A number of applied sciences can produce blue hydrogen. Essentially the most prevalent is steam methane reforming (SMR). Different scalable strategies utilizing methane have emerged, such because the partial oxidation (POX) course of, which transforms waste hydrocarbon feedstocks into priceless syngas and is utilized in some refineries globally. One other notable methodology is autothermal reforming (ATR), a hybrid of SMR and POX.

ATR is favored for its power effectivity and compatibility with carbon seize applied sciences, essential for cost-efficient blue hydrogen manufacturing. Noteworthy tasks using ATR embrace Air Merchandise’ Web-Zero Hydrogen Power Advanced in Alberta, leveraging Topsoe’s SynCOR expertise. IDTechEx anticipates SMR, POX, and ATR to guide the blue hydrogen sector within the coming decade, with ATR probably dominating new manufacturing capability by 2034. Extra on such matters, in addition to novel reforming applied sciences, comparable to methane pyrolysis and electrified SMR, is obtainable in IDTechEx’s “Blue Hydrogen Manufacturing & Markets 2023-2033: Applied sciences, Forecasts, Gamers” report.

Inexperienced hydrogen manufacturing applied sciences
Inexperienced hydrogen, produced by water electrolysis powered by renewable power, is garnering vital curiosity. A number of applied sciences exist for its manufacturing. Essentially the most established is the alkaline water electrolyzer (AWE), which makes use of a potassium hydroxide (KOH) alkaline electrolyte. Benefiting from inexpensive development and catalytic supplies like nickel and metal, AWE boasts decrease capital prices than its counterparts. Nonetheless, its dynamic operability is poor, and its effectivity is low underneath atmospheric strain. Therefore, pressurized AWEs have emerged available on the market, with most gamers supplying such programs.

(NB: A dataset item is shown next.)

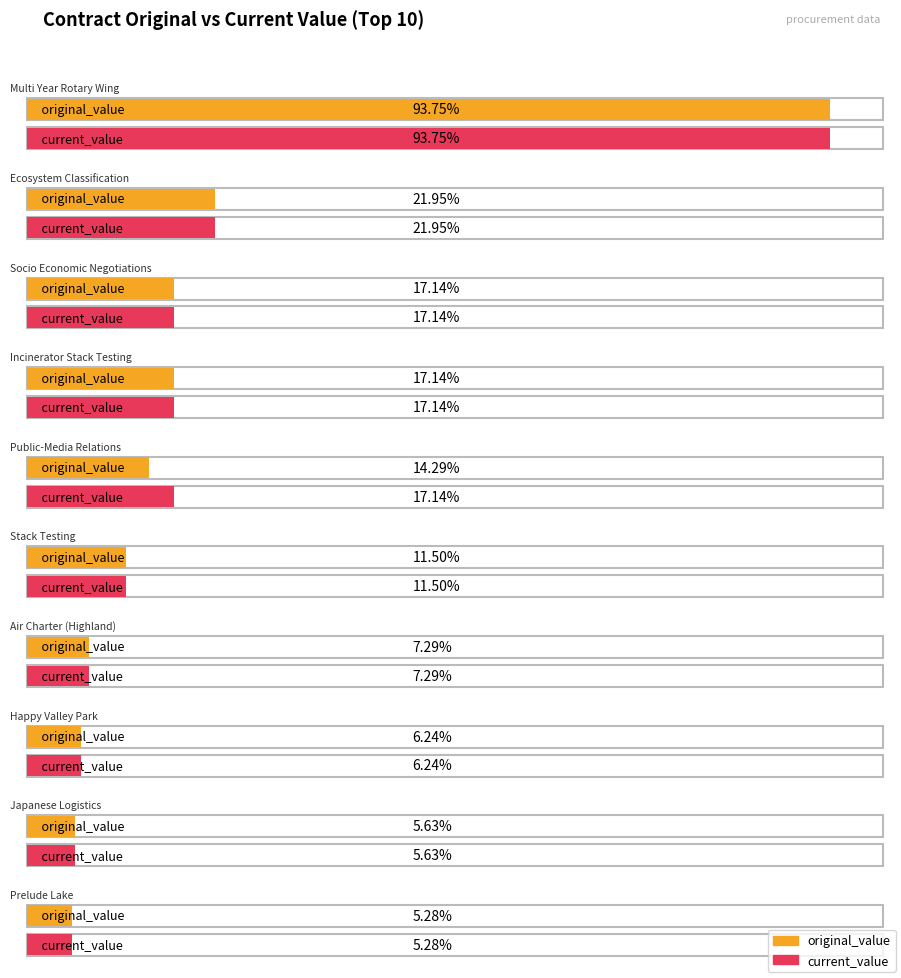

How many bars are there in total?

20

The proton trade membrane electrolyzer (PEMEL) is the most well-liked expertise as it could actually combine extraordinarily nicely with renewables and observe their profile, ramping manufacturing up or down inside minutes. This expertise has a distinct construct and working precept to the AWE, utilizing polymer membranes, primarily Nafion, because the electrolyte. The draw back is its dependency on platinum group metallic (PGM) electrocatalysts, notably iridium oxide on the anode – iridium is a pricey and scarce mineral. Consequently, minimizing PGM use and creating different catalysts is a key business focus.

Different applied sciences embrace the strong oxide electrolyzer (SOEL), using a ceramic electrolyte, and the anion trade membrane electrolyzer (AEMEL), which goals to merge some great benefits of AWE and PEMEL. Nonetheless, IDTechEx predicts AWE and PEMEL will lead the market within the coming decade resulting from their established presence. Reducing electrolyzer plant prices (CAPEX/OPEX), working large-scale vegetation, and increasing electrolyzer manufacturing capability is important for the long run. Nonetheless, entry to inexpensive renewable electrical energy will in the end decide inexperienced hydrogen’s success. Extra on such matters, in addition to detailed evaluation of the electrolyzer market and gamers, is obtainable in IDTechEx’s “Inexperienced Hydrogen Manufacturing: Electrolyzer Markets 2023-2033” report.